» **Work item**
Every line below is to be given again precisely; images are to be left out.

» **Input records**
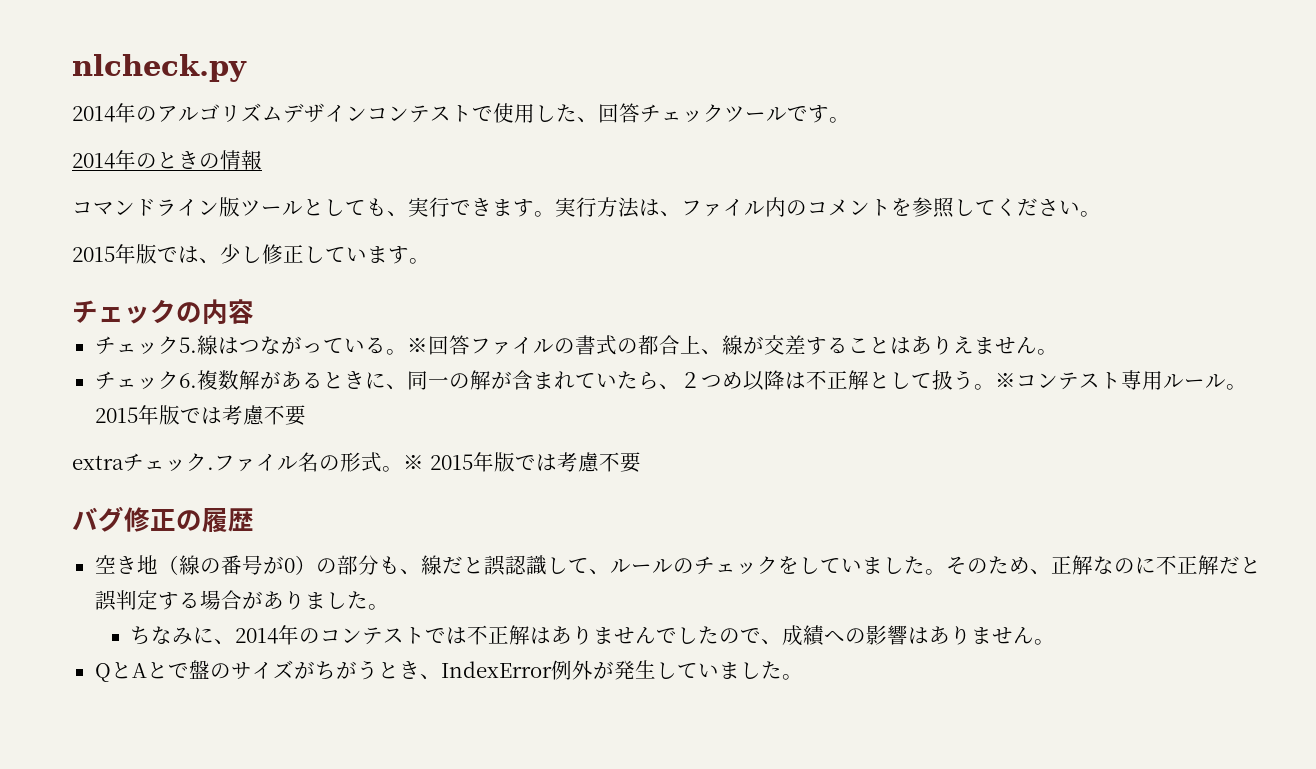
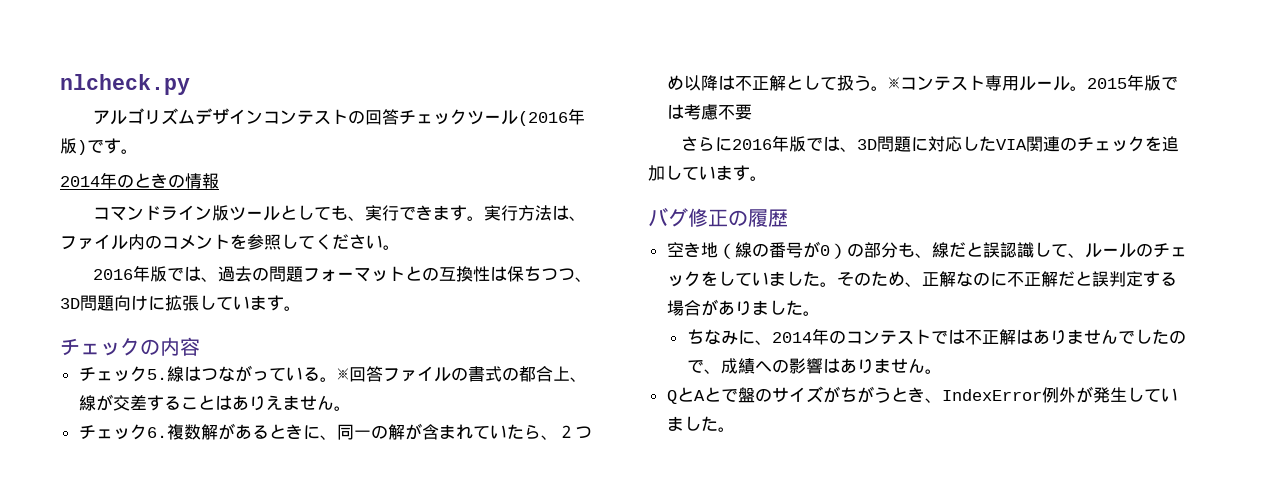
[72,103,157,123] 2014年の -> (190, 84) none
[472,103,598,123] で使用した、 -> [348,110,366,124] の
(787, 114) none -> [518,108,586,126] [60,138,87,155] (2016年版)
[72,244,304,264] 2015年版では、少し修正 -> [93,265,593,282] [60,295,199,311] 2016年版では、過去の問題フォーマットとの互換性は保ちつつ、3D問題向けに拡張
[72,452,641,473] extraチェック.ファイル名の形式。※ 2015年版では考慮不要 -> [681,135,1180,152] [648,165,767,181] さらに2016年版では、3D問題に対応したVIA関連のチェックを追加しています。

» **Exercise output**
[72,103,157,123] 2014年の -> (190, 84) none
[472,103,598,123] で使用した、 -> [348,110,366,124] の
(787, 114) none -> [518,108,586,126] [60,138,87,155] (2016年版)
[72,244,304,264] 2015年版では、少し修正 -> [93,265,593,282] [60,295,199,311] 2016年版では、過去の問題フォーマットとの互換性は保ちつつ、3D問題向けに拡張
[72,452,641,473] extraチェック.ファイル名の形式。※ 2015年版では考慮不要 -> [681,135,1180,152] [648,165,767,181] さらに2016年版では、3D問題に対応したVIA関連のチェックを追加しています。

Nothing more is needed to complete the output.